A few specific players that may have woken up today feeling a little bit better about themselves are Yan Gomes and Tyler Naquin.

Now I’m not at all convinced that the gripes about guaranteed playing time in 2017 weren’t floated by the Lucroy camp as an attempt at damage control. Common sense seems to say that if you acquire a top 3-4 guy at one position, and you don’t currently employ one of the other 2-3 members of that group, he’s going to play every day. But if there’s any truth to the rumors that the Indians wouldn’t guarantee Lucroy the starting job next year, it just goes to show how much confidence Tito and co. have in Gomes, even after his struggles over the past two seasons. Seems like an eternity ago, but at the beginning of last season he was coming off 3.3 and 4.5 WAR seasons. That was good for the 5th highest total number of wins above replacement at catcher for 2013 and 2014.

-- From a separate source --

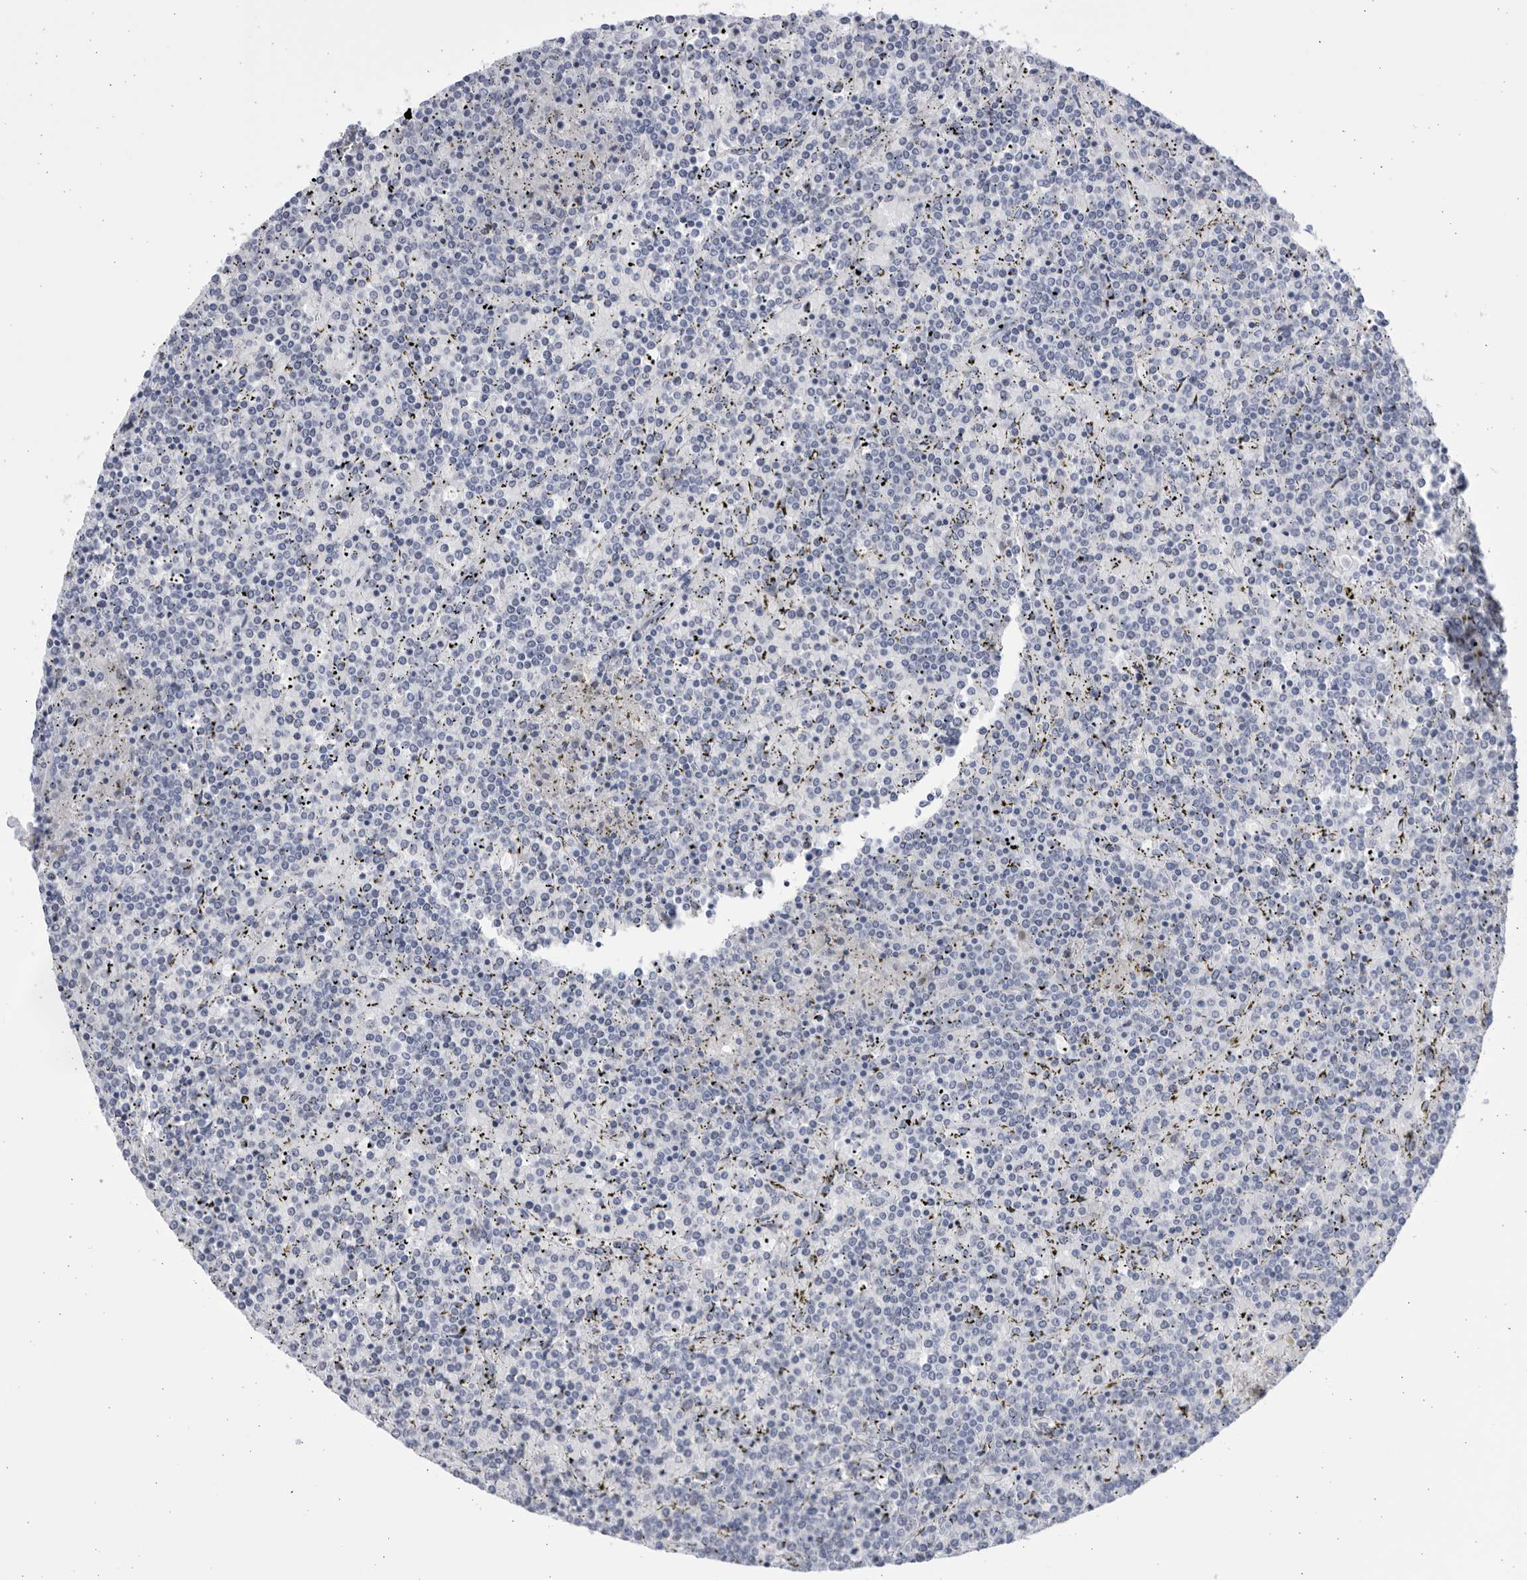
{"staining": {"intensity": "negative", "quantity": "none", "location": "none"}, "tissue": "lymphoma", "cell_type": "Tumor cells", "image_type": "cancer", "snomed": [{"axis": "morphology", "description": "Malignant lymphoma, non-Hodgkin's type, Low grade"}, {"axis": "topography", "description": "Spleen"}], "caption": "Lymphoma was stained to show a protein in brown. There is no significant expression in tumor cells.", "gene": "CCDC181", "patient": {"sex": "female", "age": 19}}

And I would have to imagine the way Naquin has played this year at least had a part in the front office feeling comfortable enough to move one and almost two upper-level outfielders without bringing one back. Be interesting to see how his ABs (or lack thereof) against lefties play out the rest of the season.

I’ll keep the bad news short and sweet.

Losing a player with as much potential as Frazier has is never an easy pill to swallow, no matter who you get in return. He’s got an explosive tool set and had become part of Indians folklore with his flowing red hair and, well, interesting personality. People probably knew a little less about Sheffield, but the bottom line is you sent two guys to New York and they immediately became the Yankees #1 and #7 prospects. That’s what it’s gonna cost to get a guy who’s one of the best at his positions, and it happened to be a position we need. Everyone has been calling for us to pay it for years. We finally did.

Also, it kinda sucks that the specifics of the Lucroy deal were released and these four kids know they were theoretically dealt by the Indians. Hopefully they realize this was about winning now, and that’s not to say the club doesn’t think they can help us win in the future.